A new report seeks to lower the risk in organizational settings.

Luciana C. Assini-Meytin, Ph.D., co-authored this post.

As many as one in four girls, and one in 10 boys, will experience some form of child sexual abuse during their childhood. Most children will experience child sexual abuse victimization in their own home or the home of the person engaging in the harmful behavior. However, child sexual abuse has no boundaries and also happens in organizational settings such as schools, recreational clubs, sports, and religious organizations.

To curb these statistics, we recently partnered with several of the largest and longest operating youth-serving organizations in the U.S. to understand better the child sexual abuse prevention and response efforts that already exist in youth-serving organizations. These organizations gave us unprecedented access to policies, trainings, and codes of conduct that help formalize their child sexual abuse prevention and response efforts. In a study published in the journal Child Abuse & Neglect, we describe such actions and identify that these organizations already implement a majority of recommended best practices.

Informed by this work, we released Preventing Child Sexual Abuse in the Context of National Youth-Serving Organizations, an online Desk Guide offering youth organizations recommendations to bolster policies and practices aimed at preventing child sexual abuse. In particular, our report is designed to provide a guiding framework to help unify organizations’ efforts to keep children safe. In this Desk Guide, we sought to shift focus away from a series of discrete rules to formulate overarching principles to keep children safe. These principles can create individualized protocols to meet youth organizations’ varying missions, risk concerns, and resources.
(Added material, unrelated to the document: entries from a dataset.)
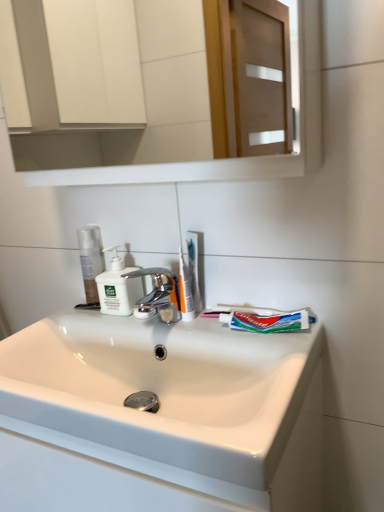
Locate an element on the screen. vacant space to the left of white matte soap dispenser at center is located at coordinates (66, 320).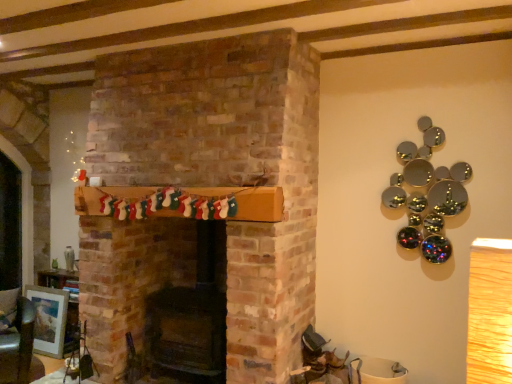
The image size is (512, 384). What do you see at coordinates (49, 319) in the screenshot? I see `matte silver picture frame at lower left` at bounding box center [49, 319].

Locate an element on the screen. The image size is (512, 384). matte silver picture frame at lower left is located at coordinates (49, 319).

The height and width of the screenshot is (384, 512). What do you see at coordinates (19, 347) in the screenshot? I see `green leather armchair at lower left` at bounding box center [19, 347].

Locate an element on the screen. Image resolution: width=512 pixels, height=384 pixels. green leather armchair at lower left is located at coordinates (19, 347).

This screenshot has height=384, width=512. I want to click on matte silver picture frame at lower left, so click(49, 319).

Does matte silver picture frame at lower left appear on the right side of green leather armchair at lower left?

No.

Relative to green leather armchair at lower left, is matte silver picture frame at lower left in front or behind?

In the image, matte silver picture frame at lower left appears behind green leather armchair at lower left.

Which point is more forward, (38, 337) or (21, 383)?

The point (21, 383) is closer.

From the image's perspective, relative to green leather armchair at lower left, is matte silver picture frame at lower left above or below?

Clearly, from the image's perspective, matte silver picture frame at lower left is below green leather armchair at lower left.

From a real-world perspective, between matte silver picture frame at lower left and green leather armchair at lower left, who is vertically lower?

In real-world perspective, matte silver picture frame at lower left is lower.

Can you confirm if matte silver picture frame at lower left is wider than green leather armchair at lower left?

No.

Does matte silver picture frame at lower left have a greater height compared to green leather armchair at lower left?

Incorrect, the height of matte silver picture frame at lower left is not larger of that of green leather armchair at lower left.

Can you confirm if matte silver picture frame at lower left is bigger than green leather armchair at lower left?

No.

Is green leather armchair at lower left located within matte silver picture frame at lower left?

That's incorrect, green leather armchair at lower left is not inside matte silver picture frame at lower left.

Is matte silver picture frame at lower left far from green leather armchair at lower left?

No, matte silver picture frame at lower left is in close proximity to green leather armchair at lower left.

Could you tell me if matte silver picture frame at lower left is facing green leather armchair at lower left?

Yes.

Can you tell me how much matte silver picture frame at lower left and green leather armchair at lower left differ in facing direction?

The angle between the facing direction of matte silver picture frame at lower left and the facing direction of green leather armchair at lower left is 47.7 degrees.

The width and height of the screenshot is (512, 384). I want to click on armchair on the right of matte silver picture frame at lower left, so click(19, 347).

Based on their positions, is green leather armchair at lower left located to the left or right of matte silver picture frame at lower left?

In the image, green leather armchair at lower left appears on the right side of matte silver picture frame at lower left.

Which object is closer to the camera, green leather armchair at lower left or matte silver picture frame at lower left?

green leather armchair at lower left is more forward.

Is point (19, 366) closer or farther from the camera than point (36, 313)?

Point (19, 366) is closer to the camera than point (36, 313).

From the image's perspective, would you say green leather armchair at lower left is shown under matte silver picture frame at lower left?

No, from the image's perspective, green leather armchair at lower left is not beneath matte silver picture frame at lower left.

From a real-world perspective, who is located higher, green leather armchair at lower left or matte silver picture frame at lower left?

green leather armchair at lower left.

Is green leather armchair at lower left wider than matte silver picture frame at lower left?

Indeed, green leather armchair at lower left has a greater width compared to matte silver picture frame at lower left.

Is green leather armchair at lower left taller or shorter than matte silver picture frame at lower left?

Clearly, green leather armchair at lower left is taller compared to matte silver picture frame at lower left.

Is green leather armchair at lower left bigger or smaller than matte silver picture frame at lower left?

green leather armchair at lower left is bigger than matte silver picture frame at lower left.

Is green leather armchair at lower left inside or outside of matte silver picture frame at lower left?

green leather armchair at lower left is spatially situated outside matte silver picture frame at lower left.

Based on the photo, is green leather armchair at lower left next to matte silver picture frame at lower left?

They are not placed beside each other.

Is green leather armchair at lower left oriented away from matte silver picture frame at lower left?

Yes, green leather armchair at lower left is facing away from matte silver picture frame at lower left.

How many degrees apart are the facing directions of green leather armchair at lower left and matte silver picture frame at lower left?

green leather armchair at lower left and matte silver picture frame at lower left are facing 47.7 degrees away from each other.

You are a GUI agent. You are given a task and a screenshot of the screen. Output one action in this format:
    pyautogui.click(x=<x>, y=<y>)
    Task: Click on the armchair on the right side of matte silver picture frame at lower left
    
    Given the screenshot: What is the action you would take?
    pyautogui.click(x=19, y=347)

Locate an element on the screen. The height and width of the screenshot is (384, 512). picture frame behind the green leather armchair at lower left is located at coordinates (49, 319).

Find the location of a particular element. The width and height of the screenshot is (512, 384). armchair above the matte silver picture frame at lower left (from a real-world perspective) is located at coordinates (19, 347).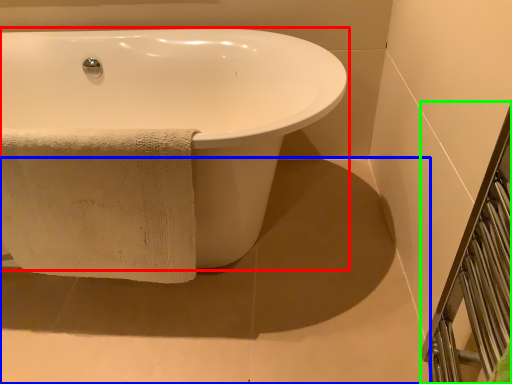
Question: Which is nearer to the bathtub (highlighted by a red box)? concrete (highlighted by a blue box) or balustrade (highlighted by a green box).

Choices:
 (A) concrete
 (B) balustrade

Answer: (A)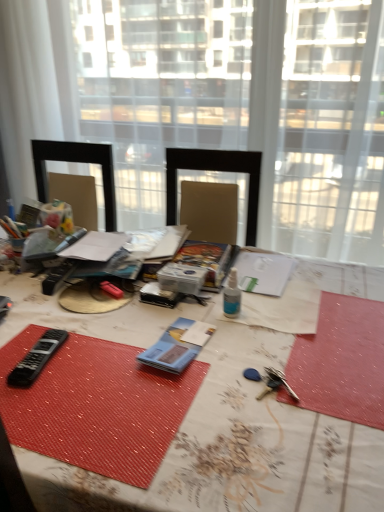
At what (x,y) coordinates should I click in order to perform the action: click on free spot in front of blue paper at center, the first equipment when ordered from right to left. Please return your answer as a coordinate pair (x, y). Looking at the image, I should click on (175, 407).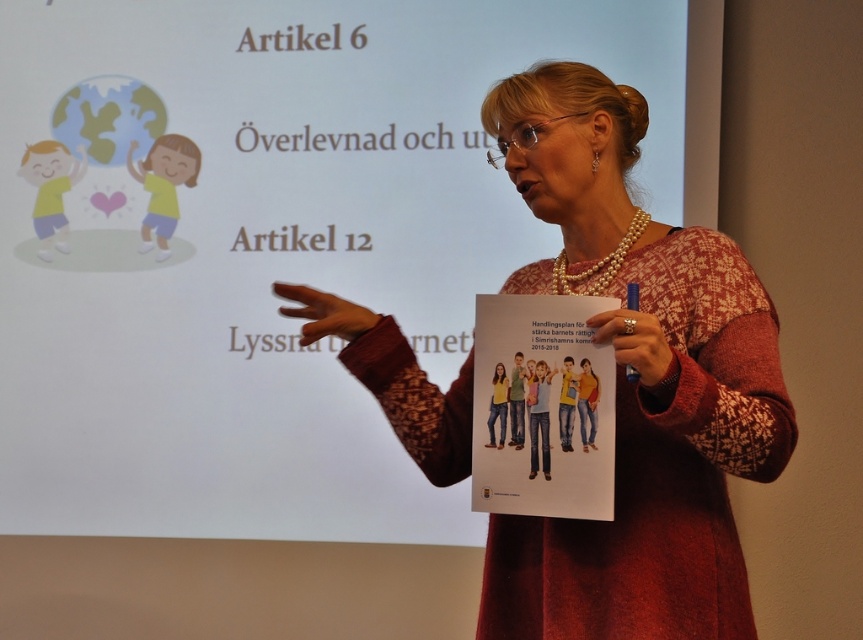
Can you confirm if white paper at center is wider than knitted sweater at center?

Indeed, white paper at center has a greater width compared to knitted sweater at center.

Which is in front, point (123, 348) or point (578, 234)?

Point (578, 234) is more forward.

Which is in front, point (656, 163) or point (728, 532)?

Point (728, 532) is more forward.

Where is `white paper at center`? The image size is (863, 640). white paper at center is located at coordinates click(262, 244).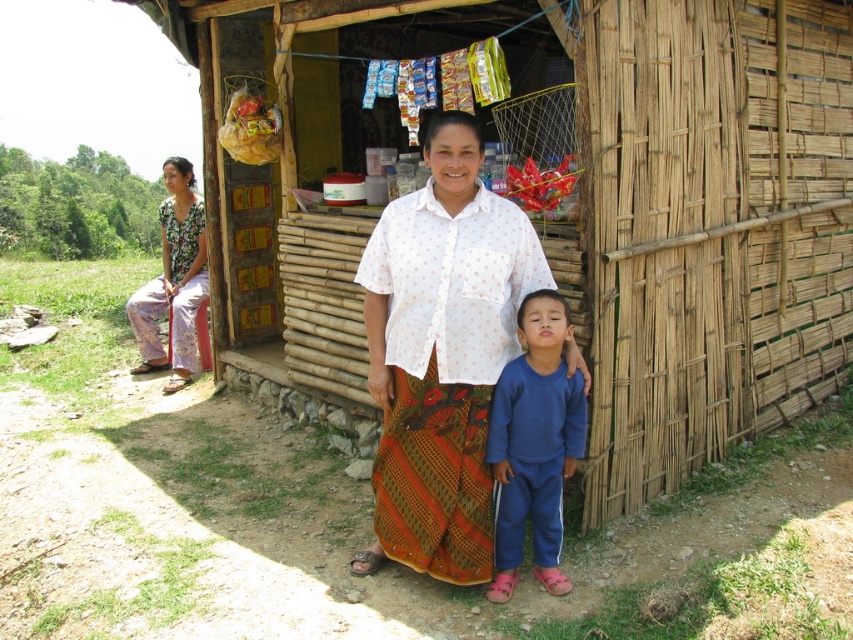
The image size is (853, 640). What are the coordinates of `bamboo hut at center` in the screenshot? It's located at (590, 211).

Between point (714, 108) and point (370, 566), which one is positioned behind?

The point (714, 108) is more distant.

Who is more forward, (717, 26) or (381, 561)?

Positioned in front is point (381, 561).

What are the coordinates of `bamboo hut at center` in the screenshot? It's located at (590, 211).

Can you confirm if blue fleece pants at lower right is wider than floral fabric pants at left?

In fact, blue fleece pants at lower right might be narrower than floral fabric pants at left.

Can you confirm if blue fleece pants at lower right is smaller than floral fabric pants at left?

Indeed, blue fleece pants at lower right has a smaller size compared to floral fabric pants at left.

The height and width of the screenshot is (640, 853). Find the location of `blue fleece pants at lower right`. blue fleece pants at lower right is located at coordinates (532, 444).

Is bamboo hut at center closer to the viewer compared to blue fleece pants at lower right?

No.

Does bamboo hut at center have a smaller size compared to blue fleece pants at lower right?

Actually, bamboo hut at center might be larger than blue fleece pants at lower right.

Which is behind, point (585, 147) or point (561, 339)?

Point (585, 147)

Where is `bamboo hut at center`? bamboo hut at center is located at coordinates (590, 211).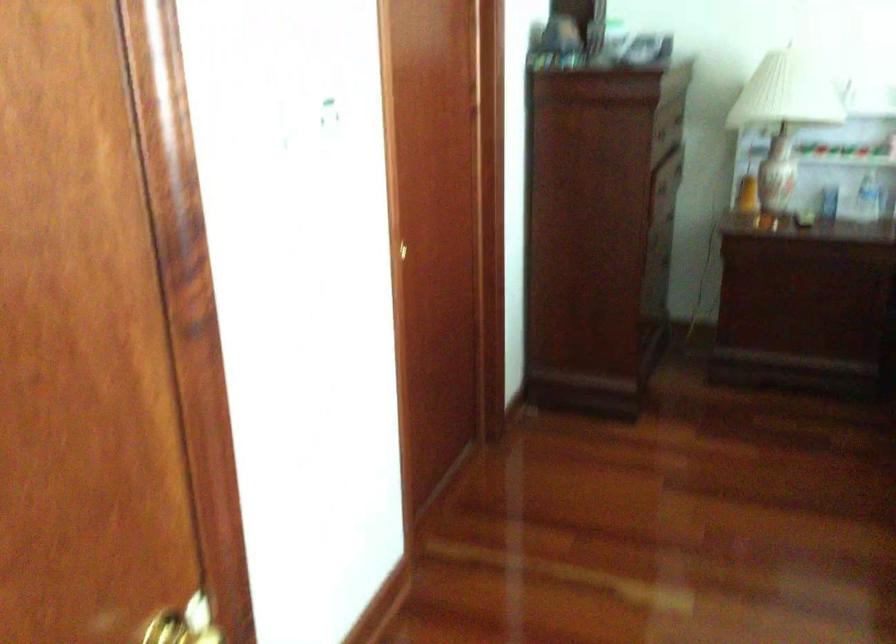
Our guide, funded by the Bloomberg American Health Initiative, offers eight core principles designed to help youth-serving organizations consistently protect children from sexual abuse:

  1. Make children’s well-being and safety the organization’s highest priority.
  2. Have a systematic approach to child sexual abuse prevention training.
  3. Increase monitoring of adult-child interactions.
  4. Collaborate with children and parents and involve them in key decisions.
  5. Identify safety concerns and generate solutions to specific organizational child sexual abuse safety risks.
  6. Increase organization’s evaluation and accountability of child-safe practices.
  7. Address youth developmentally normative and problem sexual behavior.
  8. Strengthen human resources and management.

Youth-serving organizations do an enormous amount of good for the children they serve, and many have well-crafted, thoughtfully implemented policies for the protection of those children. We are optimistic that this Desk Guide will provide additional help to youth-serving organizations in their efforts to keep children safe.